古代ギリシア・ローマでは蛇形のデザインが好まれた。ローマでは黄金の指輪が用いられたが、使用は身分によって細かく定められ、奴隷は指輪をはめることを禁じられていた。古代の指輪の用い方は、左手中指にはめる風習がエジプトにあり、中指は「指輪の指」とよばれていた。1本の指に二つ以上の指輪をはめたり、両手の数本の指に同時にはめたりすることも盛んに行われた。そしてローマ時代には親指にはめる奇風も生まれ、サム・リングthumb ringとよばれていた。

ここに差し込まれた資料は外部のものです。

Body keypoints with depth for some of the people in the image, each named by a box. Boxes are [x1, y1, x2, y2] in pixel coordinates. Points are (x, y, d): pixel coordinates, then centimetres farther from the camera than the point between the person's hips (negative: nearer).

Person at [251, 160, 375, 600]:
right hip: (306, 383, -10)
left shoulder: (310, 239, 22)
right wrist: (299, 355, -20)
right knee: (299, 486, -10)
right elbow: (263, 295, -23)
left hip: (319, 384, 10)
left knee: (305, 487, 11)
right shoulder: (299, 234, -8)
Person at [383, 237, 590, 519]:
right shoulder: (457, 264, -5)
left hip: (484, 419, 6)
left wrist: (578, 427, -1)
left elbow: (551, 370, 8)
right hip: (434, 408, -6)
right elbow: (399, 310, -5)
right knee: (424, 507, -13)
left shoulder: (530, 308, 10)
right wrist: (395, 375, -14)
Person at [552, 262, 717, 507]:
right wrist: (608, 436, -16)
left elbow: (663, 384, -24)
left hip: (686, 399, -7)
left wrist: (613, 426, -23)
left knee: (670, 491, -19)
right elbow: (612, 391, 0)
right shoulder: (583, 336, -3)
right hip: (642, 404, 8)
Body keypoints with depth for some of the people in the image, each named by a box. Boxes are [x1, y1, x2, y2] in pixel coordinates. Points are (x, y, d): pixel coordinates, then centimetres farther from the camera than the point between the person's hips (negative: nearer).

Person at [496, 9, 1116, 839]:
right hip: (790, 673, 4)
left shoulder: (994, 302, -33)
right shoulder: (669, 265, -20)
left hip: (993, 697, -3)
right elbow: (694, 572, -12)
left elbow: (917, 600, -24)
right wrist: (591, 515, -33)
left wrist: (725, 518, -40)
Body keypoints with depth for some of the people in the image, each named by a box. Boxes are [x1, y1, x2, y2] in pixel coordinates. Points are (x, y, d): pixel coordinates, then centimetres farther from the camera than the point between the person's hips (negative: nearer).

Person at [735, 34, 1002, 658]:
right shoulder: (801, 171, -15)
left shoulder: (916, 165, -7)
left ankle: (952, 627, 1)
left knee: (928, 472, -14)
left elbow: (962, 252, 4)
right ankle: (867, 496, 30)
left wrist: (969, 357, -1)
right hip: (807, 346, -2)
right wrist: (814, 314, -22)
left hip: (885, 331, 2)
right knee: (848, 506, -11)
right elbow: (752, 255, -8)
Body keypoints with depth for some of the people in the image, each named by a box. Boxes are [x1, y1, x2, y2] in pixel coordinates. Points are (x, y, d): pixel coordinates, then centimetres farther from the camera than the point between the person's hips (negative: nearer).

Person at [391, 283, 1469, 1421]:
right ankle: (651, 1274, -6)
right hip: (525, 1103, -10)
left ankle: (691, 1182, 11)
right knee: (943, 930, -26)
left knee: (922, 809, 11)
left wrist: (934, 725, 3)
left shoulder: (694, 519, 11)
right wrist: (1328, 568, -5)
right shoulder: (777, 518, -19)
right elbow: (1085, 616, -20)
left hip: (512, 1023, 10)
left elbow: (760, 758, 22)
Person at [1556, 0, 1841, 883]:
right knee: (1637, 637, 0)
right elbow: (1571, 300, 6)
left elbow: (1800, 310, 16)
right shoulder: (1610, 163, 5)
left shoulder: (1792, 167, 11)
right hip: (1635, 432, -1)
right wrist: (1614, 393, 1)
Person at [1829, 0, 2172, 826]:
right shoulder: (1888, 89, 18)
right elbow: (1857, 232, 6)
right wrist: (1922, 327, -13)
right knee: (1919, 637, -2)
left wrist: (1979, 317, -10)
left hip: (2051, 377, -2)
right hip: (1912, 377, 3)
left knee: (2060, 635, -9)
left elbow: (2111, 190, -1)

宝石装飾の全盛期であった15、16世紀のヨーロッパには、さまざまな指輪が登場した。印章、婚約、結婚、祈祷(きとう)、喪章、まじないなどの指輪がそれで、輪の内側に詩や句を刻んだポウジイ・リングposy ring(銘入り指輪)、ロケットや小形時計を台座に取り付けたものもあった。ほぼ古代と同様、女性だけでなく男性も用いたが、中指にはめない風習が13世紀ごろにみられる。全盛期を過ぎると、徐々に控えめになり、男性はあまり用いなくなる。近世になると、それまで粗大だった指輪の形は細くスマートになり、簡潔なデザインが多くなる。宝石の研磨技術が向上し、17世紀末期、多面体(ブリリアント)カットの完成はダイヤモンド・リングの地位を揺るぎないものにし、貴石の周囲に小粒ダイヤをちりばめたデザインが現れた。19世紀から20世紀にかけては、金銀のほかにプラチナが多く用いられるようになった。一方、合成宝石や人工宝石が大量に生産されるようになり、いわゆるイミテーション・リングとして広く一般化し、今日では日常でも欠かせない装身具となっている。
[平野裕子]
指輪の型には、全体がほぼ同じ幅のバンド型、輪に1個の宝石や装飾をつけたソリテール型、螺旋(らせん)状に指に巻き付けるスパイラル型、二つの輪を一か所で絡ませて一組にしたツインリング型、中が空洞になった膨らみのあるパフ型(ホロー・フィンガーともいう)などがある。そのほか小形時計つきのリング・ウォッチ、腕輪と鎖でつないだリング・ブレスレットなど。
用途によっては、次のように分類される。(1)契約、信義を示すもの ウェディング・リングまたはマリッジ・リング(結婚指輪。一般に金、プラチナ、ホワイトゴールドなどの甲丸または平打ちのバンド型で、男女とも通常左手の薬指にはめる。最近では五大宝石のいずれかの石の一文字並びや、婚約指輪とペアになったデザインも多い)。エンゲージ・リング(婚約指輪。ダイヤモンドや真珠、誕生石のソリテール型が多い。男性から女性に贈られ、左手の薬指にはめる)。エタニティ・リング(結婚記念日などに永遠の愛を誓って贈る)。そのほか国王、貴族、司祭が代々受け継いでもつ指輪など。(2)身分、階級を表すもの クラス・リングまたはスクール・リング(自分の学級や卒業年次、学校を示す指輪)。(3)魔除け チャーム・リング(神秘的な力をもつとされるものの形や宝石をつける)。(4)印章指輪 認め印や印形などを彫刻したもの シグネット・リング(紋章、印章、またはイニシャルの組合せなどが彫られ、印鑑として書類などに用いる)。シール・リング(主として手紙や包装物の封印に用いる)。(5)何かを入れて携帯するもの ポイズン・リング(毒薬を入れる仕掛けのある指輪)など。たとえば、ボルジア・リングは16世紀のイタリアの名門、ボルジア家の人々が用いたといわれ、パフリング型で、手を振ると毒が出るようなばね仕掛けになっていた。(6)その他 正装用のディナー・リング、服喪を表す黒い石のリングなどがある。